As well as determining what versions exist in the index for a given project,
the finder selects the best distribution file to use for that candidate. This
may be a wheel or a source distribution, and precisely what is selected is
controlled by wheel compatibility tags, pip's options (whether to prefer binary
or source) and metadata supplied by the index. In particular, if a file is
marked as only being for specific Python versions, the file will be ignored by
the finder (and the resolver may never even see that version).

The finder also provides candidates for a project to the resolver in order of
preference - the provider implements the rule that later versions are preferred
over older versions, for example.

## The resolver algorithm

The resolver itself is based on a separate package, [resolvelib](https://pypi.org/project/resolvelib/).
This implements an abstract backtracking resolution algorithm, in a way that is
independent of the specifics of Python packages - those specifics are abstracted
away by pip before calling the resolver.

Pip's interface to resolvelib is in the form of a "provider", which is the
interface between pip's model of packages and the resolution algorithm. The
provider deals in "candidates" and "requirements" and implements the following
operations:

* `identify` - implements identity for candidates and requirements.

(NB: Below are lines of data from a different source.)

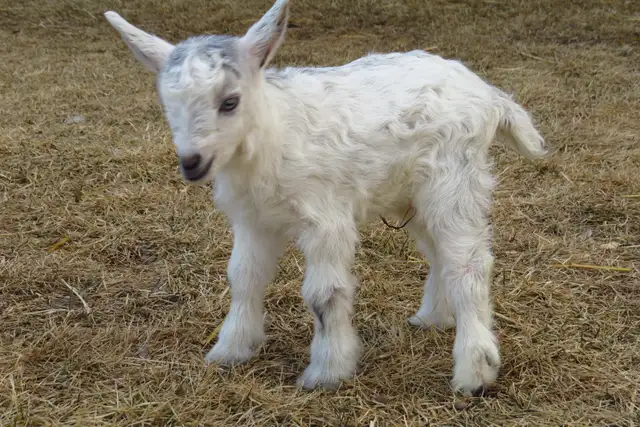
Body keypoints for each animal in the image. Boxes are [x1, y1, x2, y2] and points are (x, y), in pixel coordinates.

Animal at [104, 0, 546, 395]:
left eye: (229, 102)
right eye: (167, 105)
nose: (192, 163)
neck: (272, 135)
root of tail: (488, 94)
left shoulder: (324, 217)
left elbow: (324, 293)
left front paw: (327, 372)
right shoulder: (253, 220)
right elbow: (243, 278)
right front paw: (230, 350)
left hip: (453, 179)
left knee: (468, 263)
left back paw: (474, 374)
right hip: (413, 193)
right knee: (441, 254)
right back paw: (433, 318)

It is this
  operation that implements the rule that candidates are identified by their
  name and version, for example.
* `get_preference` - this provides information to the resolver to help it choose
  which requirement to look at "next" when working through the resolution
  process.
* `narrow_requirement_selection` - this provides a way to limit the number of
  identifiers passed to `get_preference`.
* `find_matches` - given a set of constraints, determine what candidates exist
  that satisfy them. This is essentially where the finder interacts with the
  resolver.
* `is_satisfied_by` - checks if a candidate satisfies a requirement. This is
  basically the implementation of what a requirement means.
* `get_dependencies` - get the dependency metadata for a candidate. This is
  the implementation of the process of getting and reading package metadata.

Of these methods, the only non-trivial ones are the `get_preference` and
`narrow_requirement_selection` methods. These implement heuristics used
to guide the resolution, telling it which requirement to try to satisfy next.
It's these methods that are responsible for trying to guess which route through
the dependency tree will be most productive. As noted above, it's doing this
with limited information. See the following diagram:

![](deps.png)

When the provider is asked to choose between the red requirements (A->B and
A->C) it doesn't know anything about the dependencies of B or C (i.e., the
grey parts of the graph).

Pip's current implementation of the provider implements
`narrow_requirement_selection` as follows:

* If Requires-Python is present only consider that
* If there are causes of resolution conflict (backtrack causes) then
    only consider them until there are no longer any resolution conflicts

Pip's current implementation of the provider implements `get_preference`
for known requirements with the following preferences in the following order:

* Any requirement that is "direct", e.g., points to an explicit URL.
* Any requirement that is "pinned", i.e., contains the operator ``===``
    or ``==`` without a wildcard.
* Any requirement that imposes an upper version limit, i.e., contains the
    operator ``<``, ``<=``, ``~=``, or ``==`` with a wildcard. Because
    pip prioritizes the latest version, preferring explicit upper bounds
    can rule out infeasible candidates sooner. This does not imply that
    upper bounds are good practice; they can make dependency management
    and resolution harder.
* Order user-specified requirements as they are specified, placing
    other requirements afterward.
* Any "non-free" requirement, i.e., one that contains at least one
    operator, such as ``>=`` or ``!=``.
* Alphabetical order for consistency (aids debuggability).